Finalement, l’élément le plus important de la vision de l’Initiative atlantique (telle que promue par le roi du Maroc et d’autres leaders africains) est de s’assurer que les pays enclavés et non côtiers comme le Botswana, le Burkina Faso, le Tchad, la République centrafricaine, le Lesotho, le Mali, le Niger, le Soudan du Sud, l’Ouganda, le Zimbabwe et la Zambie ne soient pas laissés pour compte. Des réunions récentes à Marrakech ont permis de réunir les pays sahéliens pour réfléchir ensemble à des moyens de leur fournir un accès à des ports comme Dakhla, au Maroc, et éventuellement Nouadhibou et Dakar.

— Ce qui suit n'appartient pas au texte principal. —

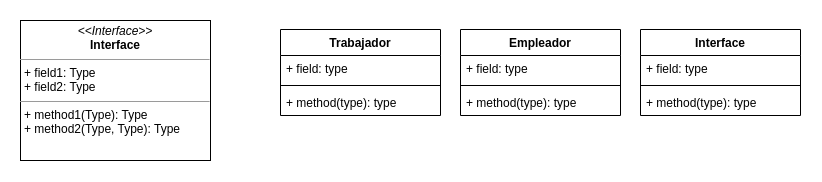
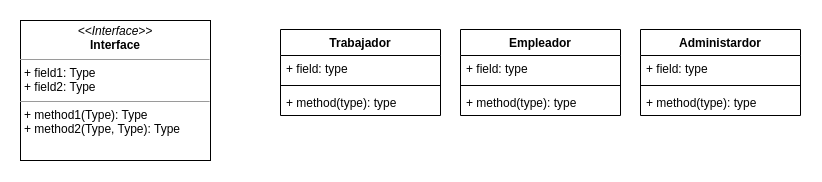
  <mxCell id="0" />
  <mxCell id="1" parent="0" />
  <mxCell id="2" value="&lt;p style=&quot;margin:0px;margin-top:4px;text-align:center;&quot;&gt;&lt;i&gt;&amp;lt;&amp;lt;Interface&amp;gt;&amp;gt;&lt;/i&gt;&lt;br/&gt;&lt;b&gt;Interface&lt;/b&gt;&lt;/p&gt;&lt;hr size=&quot;1&quot;/&gt;&lt;p style=&quot;margin:0px;margin-left:4px;&quot;&gt;+ field1: Type&lt;br/&gt;+ field2: Type&lt;/p&gt;&lt;hr size=&quot;1&quot;/&gt;&lt;p style=&quot;margin:0px;margin-left:4px;&quot;&gt;+ method1(Type): Type&lt;br/&gt;+ method2(Type, Type): Type&lt;/p&gt;" style="verticalAlign=top;align=left;overflow=fill;fontSize=12;fontFamily=Helvetica;html=1;" vertex="1" parent="1"><mxGeometry x="20" y="20" width="190" height="140" as="geometry" /></mxCell>
- <mxCell id="3" value="Interface" style="swimlane;fontStyle=1;align=center;verticalAlign=top;childLayout=stackLayout;horizontal=1;startSize=26;horizontalStack=0;resizeParent=1;resizeParentMax=0;resizeLast=0;collapsible=1;marginBottom=0;" vertex="1" parent="1"><mxGeometry x="640" y="29" width="160" height="86" as="geometry" /></mxCell>
+ <mxCell id="3" value="Administardor" style="swimlane;fontStyle=1;align=center;verticalAlign=top;childLayout=stackLayout;horizontal=1;startSize=26;horizontalStack=0;resizeParent=1;resizeParentMax=0;resizeLast=0;collapsible=1;marginBottom=0;" vertex="1" parent="1"><mxGeometry x="640" y="29" width="160" height="86" as="geometry" /></mxCell>
  <mxCell id="4" value="+ field: type" style="text;strokeColor=none;fillColor=none;align=left;verticalAlign=top;spacingLeft=4;spacingRight=4;overflow=hidden;rotatable=0;points=[[0,0.5],[1,0.5]];portConstraint=eastwest;" vertex="1" parent="3"><mxGeometry y="26" width="160" height="26" as="geometry" /></mxCell>
  <mxCell id="5" value="" style="line;strokeWidth=1;fillColor=none;align=left;verticalAlign=middle;spacingTop=-1;spacingLeft=3;spacingRight=3;rotatable=0;labelPosition=right;points=[];portConstraint=eastwest;strokeColor=inherit;" vertex="1" parent="3"><mxGeometry y="52" width="160" height="8" as="geometry" /></mxCell>
  <mxCell id="6" value="+ method(type): type" style="text;strokeColor=none;fillColor=none;align=left;verticalAlign=top;spacingLeft=4;spacingRight=4;overflow=hidden;rotatable=0;points=[[0,0.5],[1,0.5]];portConstraint=eastwest;" vertex="1" parent="3"><mxGeometry y="60" width="160" height="26" as="geometry" /></mxCell>
  <mxCell id="7" value="Empleador" style="swimlane;fontStyle=1;align=center;verticalAlign=top;childLayout=stackLayout;horizontal=1;startSize=26;horizontalStack=0;resizeParent=1;resizeParentMax=0;resizeLast=0;collapsible=1;marginBottom=0;" vertex="1" parent="1"><mxGeometry x="460" y="29" width="160" height="86" as="geometry" /></mxCell>
  <mxCell id="8" value="+ field: type" style="text;strokeColor=none;fillColor=none;align=left;verticalAlign=top;spacingLeft=4;spacingRight=4;overflow=hidden;rotatable=0;points=[[0,0.5],[1,0.5]];portConstraint=eastwest;" vertex="1" parent="7"><mxGeometry y="26" width="160" height="26" as="geometry" /></mxCell>
  <mxCell id="9" value="" style="line;strokeWidth=1;fillColor=none;align=left;verticalAlign=middle;spacingTop=-1;spacingLeft=3;spacingRight=3;rotatable=0;labelPosition=right;points=[];portConstraint=eastwest;strokeColor=inherit;" vertex="1" parent="7"><mxGeometry y="52" width="160" height="8" as="geometry" /></mxCell>
  <mxCell id="10" value="+ method(type): type" style="text;strokeColor=none;fillColor=none;align=left;verticalAlign=top;spacingLeft=4;spacingRight=4;overflow=hidden;rotatable=0;points=[[0,0.5],[1,0.5]];portConstraint=eastwest;" vertex="1" parent="7"><mxGeometry y="60" width="160" height="26" as="geometry" /></mxCell>
  <mxCell id="11" value="Trabajador" style="swimlane;fontStyle=1;align=center;verticalAlign=top;childLayout=stackLayout;horizontal=1;startSize=26;horizontalStack=0;resizeParent=1;resizeParentMax=0;resizeLast=0;collapsible=1;marginBottom=0;" vertex="1" parent="1"><mxGeometry x="280" y="29" width="160" height="86" as="geometry" /></mxCell>
  <mxCell id="12" value="+ field: type" style="text;strokeColor=none;fillColor=none;align=left;verticalAlign=top;spacingLeft=4;spacingRight=4;overflow=hidden;rotatable=0;points=[[0,0.5],[1,0.5]];portConstraint=eastwest;" vertex="1" parent="11"><mxGeometry y="26" width="160" height="26" as="geometry" /></mxCell>
  <mxCell id="13" value="" style="line;strokeWidth=1;fillColor=none;align=left;verticalAlign=middle;spacingTop=-1;spacingLeft=3;spacingRight=3;rotatable=0;labelPosition=right;points=[];portConstraint=eastwest;strokeColor=inherit;" vertex="1" parent="11"><mxGeometry y="52" width="160" height="8" as="geometry" /></mxCell>
  <mxCell id="14" value="+ method(type): type" style="text;strokeColor=none;fillColor=none;align=left;verticalAlign=top;spacingLeft=4;spacingRight=4;overflow=hidden;rotatable=0;points=[[0,0.5],[1,0.5]];portConstraint=eastwest;" vertex="1" parent="11"><mxGeometry y="60" width="160" height="26" as="geometry" /></mxCell>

Des routes et des installations logistiques dédiées en coopération avec des pays comme le Maroc, la Mauritanie et le Sénégal constituent une option viable à cet égard. Les pays sahéliens enclavés et d’autres méritent un accès à la mer égal à celui des pays côtiers. Un accès direct à l’Atlantique leur permettra non seulement de diversifier leurs économies, mais aussi de profiter des opportunités commerciales et d’investissement auparavant limitées aux États côtiers.
Une Afrique atlantique intégrée peut sembler un rêve lointain, mais elle est réalisable, à condition qu’il y ait la volonté et un leadership efficace pour mener à bien de grands projets intégrateurs, comme le gazoduc Nigeria-Maroc, promu, voulu et signé par le roi du Maroc et la présidence nigériane, par exemple. Les Africains doivent adopter la conviction qu’une prospérité partagée est à leur portée, à condition de changer leur perception de l’Atlantique, de le voir non comme une source de malheurs, mais en tant que royaume de possibilités infinies.